Marta Savaris: Come ti sei formato? Quali sono i riferimenti del tuo pensiero e del tuo lavoro?
Alberto Scodro: Dopo essermi diplomato in restauro, ho conseguito la laurea allo IUAV di Venezia, dove ho incontrato professori e amici con cui si è sviluppato il mio modo di pensare l’arte. Ora alcuni professori sono diventati amici, altri amici sono diventati professori. Tra i primi riferimenti del mio lavoro c’è il quotidiano; mentalmente sono affascinato da molti artisti, ma le idee sono mutevoli, farti un elenco mi sembra antidemocratico.
MS: Mi interessa capire come arrivi a dare una veste formale ed estetica ai concetti fisici e architettonici che hai in mente. In che modi riesci a “mettere al mondo” le tue idee?

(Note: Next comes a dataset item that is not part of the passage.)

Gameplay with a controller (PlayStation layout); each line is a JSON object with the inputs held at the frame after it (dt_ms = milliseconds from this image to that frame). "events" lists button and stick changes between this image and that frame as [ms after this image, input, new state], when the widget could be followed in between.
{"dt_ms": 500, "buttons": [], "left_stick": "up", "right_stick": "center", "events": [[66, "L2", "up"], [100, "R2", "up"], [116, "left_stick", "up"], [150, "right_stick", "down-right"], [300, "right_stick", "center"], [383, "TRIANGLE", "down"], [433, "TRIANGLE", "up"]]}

AS: Si formano da sole, non mi prefiggo mai schemi prestabiliti, ma cerco di lasciarle andare. Ho sempre provato meraviglia nell’individuare connessioni nell’esistenza. I lavori sono un fermarsi di dettagli disparati, sono a volte frutto di dialogo con amici, ma più precisamente rimangono delle matasse di energia che si auto-formano nel momento in cui vengono focalizzate. Sono un insieme di scelte tra una costante “attesa”, citando Lucio Fontana.
MS: In che misura le tue opere si definiscono site specific? Come ti poni nei confronti dei luoghi in cui lavori?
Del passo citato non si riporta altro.